Tell me, you teachers of Fine Art, how come our common environment (subway, public spaces, institutional corridors, streets) becomes more dismal by the day while you turn our minions for the upper middle class whom you have taught to believe that New is Good, Newer is Better, and Newest is Best. I no longer believe it. And I sneer at your fatuous complacency.

I declare a CounterReformation against the bill of goods Greenberg and Rosenberg sold us during the McCarthy Cold War scare when former Commies and pinkos dove under the Bed of Formalism to keep from losing their jobs. As our savants spin their wheels trying to make it looks like their return to figuration is not a return at all (they always loved the image, you know that).

When you read this, it will be too late to check out my judgments against the real things, but the excellent all-color catalog at DAM will let you get a good enough idea, except for the humongous ball that Philadelphian quilter Virginia Jacobs calls "Krakow Kabuki Waltz" (Polish joke?) It's lovely, but it ain't a Q, baby.

I was doubly eager to get to the Artists Equity Association of Philadelphia's "Celebrate Art in Philadelphia"--first, because I'm ashamed to admit that although I moved into Philly from Levittown thirty years this coming August, I had yet to visit Memorial Hall, and second, because I have been eager to learn more about AE ever since teaching with Ben Spruance at Beaver 1962-67 and hearing his heroic tales of its founding.

The median level of the work of the fifty AE's exhibiting was lacking lustre, to put it most charitably. Maybe there were ten artists whose work I'd make a second effort to see and savour. Definitely five, Cathie Freeman, who makes very attractive low-fired clay wall plaques in soft satisfying colors, had a publicity piece on her wall from a magazine called Niche, a medium for retailers. There has never been such an artist exploration since the MFA-ification of art education that the crafty art type must find a way to satisfy a very particular need of a specialized audience.

Rose Brein-Finkel has found such a niche with her cat imagery and her embossed cards. Amishland Prints by Xtian Newswanger is another neat niche. And Nancy Waldin, who takes commissions for fabric portraits of a person's house (one had delicious calicos serving for a clump of diverse trees), has a niche. She was a frustrated painter until she found a way to express herself in a fashion that has commissions stacked up until September 1989. The only artist who really knocked me out is a recent immigrant from Israel, Tsarfati.

Heh, I can hear you saying, "Who the hell does he think he is, dismissing AE out of hand." I only know what I really like and there was precious little of that at AE's outing.

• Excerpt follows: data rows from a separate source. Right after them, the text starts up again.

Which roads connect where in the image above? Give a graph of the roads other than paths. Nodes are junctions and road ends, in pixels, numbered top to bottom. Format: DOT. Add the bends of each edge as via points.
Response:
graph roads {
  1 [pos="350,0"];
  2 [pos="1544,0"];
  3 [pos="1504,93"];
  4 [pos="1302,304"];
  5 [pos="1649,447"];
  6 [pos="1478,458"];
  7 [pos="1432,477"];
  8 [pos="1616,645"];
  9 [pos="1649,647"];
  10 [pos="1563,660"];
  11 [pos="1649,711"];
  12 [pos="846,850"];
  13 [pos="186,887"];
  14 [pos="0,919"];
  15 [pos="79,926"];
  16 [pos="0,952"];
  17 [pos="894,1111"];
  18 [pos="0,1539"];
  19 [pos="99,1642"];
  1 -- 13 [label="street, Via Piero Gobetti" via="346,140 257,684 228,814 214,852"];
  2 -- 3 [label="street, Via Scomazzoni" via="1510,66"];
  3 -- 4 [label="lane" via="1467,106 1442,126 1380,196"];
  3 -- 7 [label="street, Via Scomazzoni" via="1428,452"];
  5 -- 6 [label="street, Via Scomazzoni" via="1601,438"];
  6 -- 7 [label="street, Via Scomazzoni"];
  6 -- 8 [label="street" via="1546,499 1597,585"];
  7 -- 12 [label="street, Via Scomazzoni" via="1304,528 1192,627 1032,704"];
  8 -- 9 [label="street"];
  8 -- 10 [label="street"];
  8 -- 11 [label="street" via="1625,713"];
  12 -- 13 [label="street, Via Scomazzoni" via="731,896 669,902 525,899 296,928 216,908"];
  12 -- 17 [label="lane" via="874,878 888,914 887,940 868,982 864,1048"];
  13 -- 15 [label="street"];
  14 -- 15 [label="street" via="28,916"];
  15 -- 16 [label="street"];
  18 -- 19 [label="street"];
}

I'm quite willing to grant that in a pluralistic society there are many levels of artistic skill and taste. The President also told me it cost between three and four thousands dollars to rent Memorial Hall and stage the show. And that AE was going to come out of it with a modest profit. So maybe it's just a perk for the members--the solidarity of exhibiting together must have a very positive impact on the members. Let's settle for this. Houses have interiors which need to be decorated. Let a thousand decorators blossom.